Tip Chord divided by Root Chord, and is Always <1.
Aspect Ratio is?
Ratio of the wing span to the average wing chord.
ie.
Aspect Ratio = Span over Average Chord.
Dihedral is?
Wings are angled up slightly.
ie.
Wing tips are higher than the root.
Is Good for stability.
Anhedral is?
Wing tips are angled down below the root.
Wing Tip Vortices are?
Caused by the spa wise flow, which is the pressure differential and inertia of mass flow.
Vortices go down and out.
A large crosswind dissipates it.
Formation of Wing Tip Vortices?
Low speeds are worse for vortices.
High speeds produce relatively small wing tip vortices.
Rectangular wings have larger vortices.
Tapered wings have smaller vortices.
The longer the chord, the greater the driving force for the vortex.
Vortex Intensity is Reduced if?
The Aspect ratio increases.
The Amount of lift produced decreases.
The Aircraft speed increases.
Flaps are deployed as they decrease wing tip vortices since the pressure differential decreases at the tip.
Two Other Effects of Tip Vortices?
Downwash:
Increased downwash = increased induced drag.
Drag increases.
The stronger the tip vortex, the greater the amount of drag and downwash.
Trailing Edge Vortices.

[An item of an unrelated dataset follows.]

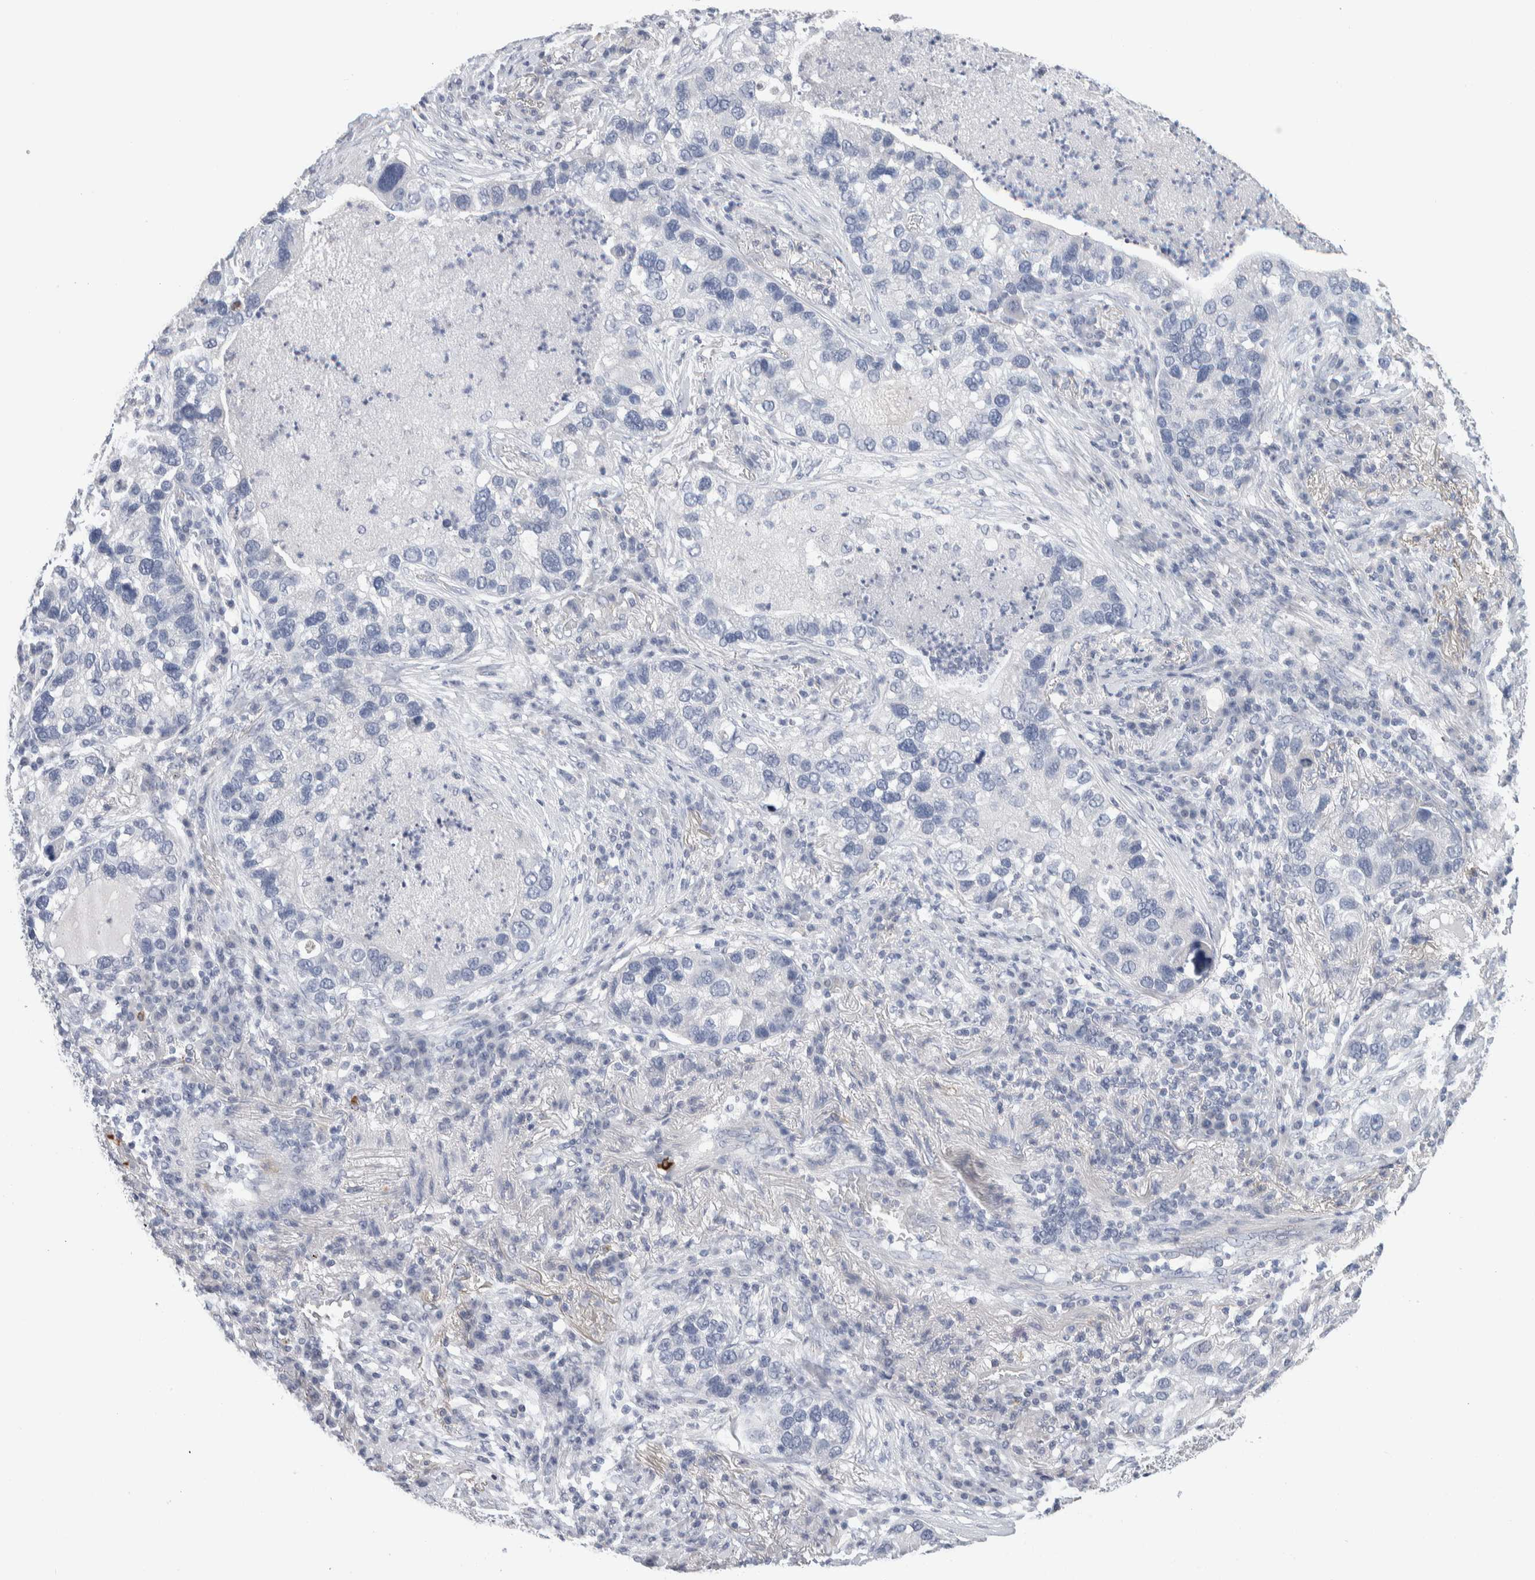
{"staining": {"intensity": "negative", "quantity": "none", "location": "none"}, "tissue": "lung cancer", "cell_type": "Tumor cells", "image_type": "cancer", "snomed": [{"axis": "morphology", "description": "Normal tissue, NOS"}, {"axis": "morphology", "description": "Adenocarcinoma, NOS"}, {"axis": "topography", "description": "Bronchus"}, {"axis": "topography", "description": "Lung"}], "caption": "Micrograph shows no significant protein expression in tumor cells of lung adenocarcinoma.", "gene": "SCN2A", "patient": {"sex": "male", "age": 54}}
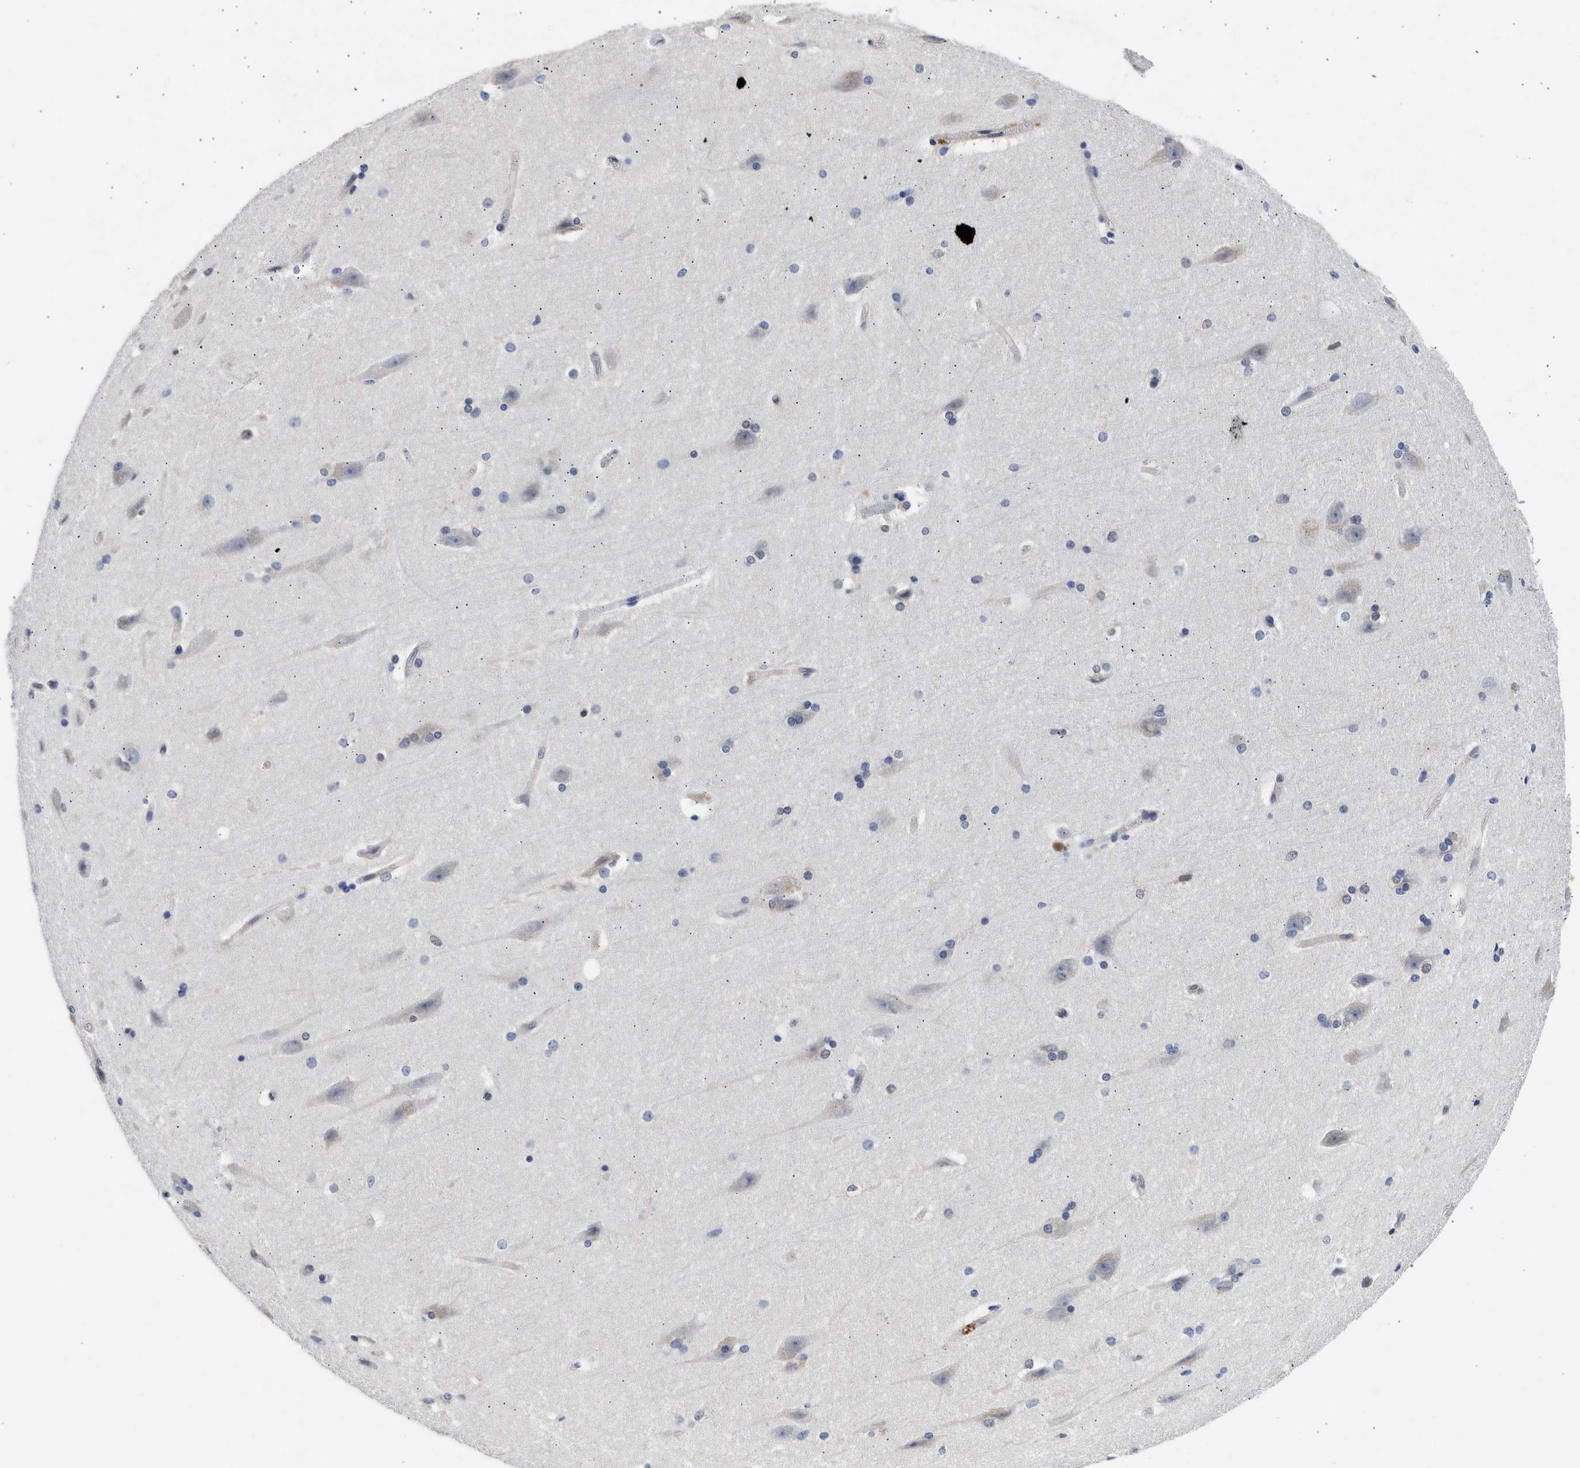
{"staining": {"intensity": "negative", "quantity": "none", "location": "none"}, "tissue": "cerebral cortex", "cell_type": "Endothelial cells", "image_type": "normal", "snomed": [{"axis": "morphology", "description": "Normal tissue, NOS"}, {"axis": "topography", "description": "Cerebral cortex"}, {"axis": "topography", "description": "Hippocampus"}], "caption": "There is no significant expression in endothelial cells of cerebral cortex. (Immunohistochemistry, brightfield microscopy, high magnification).", "gene": "XPO5", "patient": {"sex": "female", "age": 19}}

Some details…
A change in angle of the airflow over the wings caused by the span wise flow on the upper and lower surfaces, then Mix and cause trailing edge vortices.
Vortices and Downwash.
Vortices suppress upwash,
and increase downwash.
The Effective Airflow - Lift and Induced Drag
Effective airflow is induced by downwash.
Airflow inclined down to the wing which reduces angle of attack, AoA.
The Lift then becomes 90 degrees (ie. perpendicular) to the effective air flow.
Induced drag depends on the lift.
Angle of attack?
Is the angle between the chord line and the relative air flow.
Is the sum of the induced AoA and the effective AoA.
Changes with the Effective angle of attack with Span.
At the Tip:
- Greater induced drag than at the root.
- Greater down wash.
- More vortices.
- Less lift produced.
At the Root:
- Less downwash.
- Less Vortices.
More lift.
The Root will stall first, For a rectangular wing.
Induced Drag is?
A result of down wash generated by tip vortices.
Induced angle of attack is?
A result of downwash due to tip vortices.
High Aspect Ratio pros and cons.
Decrease the induced drag and therefore,
- Decreased Vortices.
- Decreased Downwash.
- Decreased Induced Angle of Attack.
Disadvantages:
- Construction is structurally is hard.
- Risk of Wing strikes on take off and landing.
- High speed flight is hard structurally.
- Aerodynamic Damping so a resistance to roll.
Taper and Sweepback effects?
Reduces tip lift due to wash out and thinner design.
High wing loading Aerofoils have?
A larger pressure difference, with,
increased intense vortices,
increased downwash, and
increased lift induced drag.
Small wing relative to the weight = High wing loading.
What part of an aircraft has the largest effect on induced drag?
The Wing Tip .
Total Drag is?
Parasite Drag plus Induced Drag.
Parasite drag = Form Drag plus Skin Friction Drag plus Interference Drag.
Profile Drag = Form Drag + Skin Friction.
Form Drag is?
Impacted by,
Speed,
Frontal Area,
Shape and streamlining,
Surface (ie. smooth or dimpled).
To decrease form drag:
- Increase the distance aft of the point of max. thickness.
Skin Friction Drag is?
Impacted by;
Speed,
surface area,
boundary layer type, and
surface roughness.
Interference Drag is?
All to do with how smooth the transition from air to flow around the object is.
Think of Fish!
- Fillets and fairings all aimed to reduce interference drag.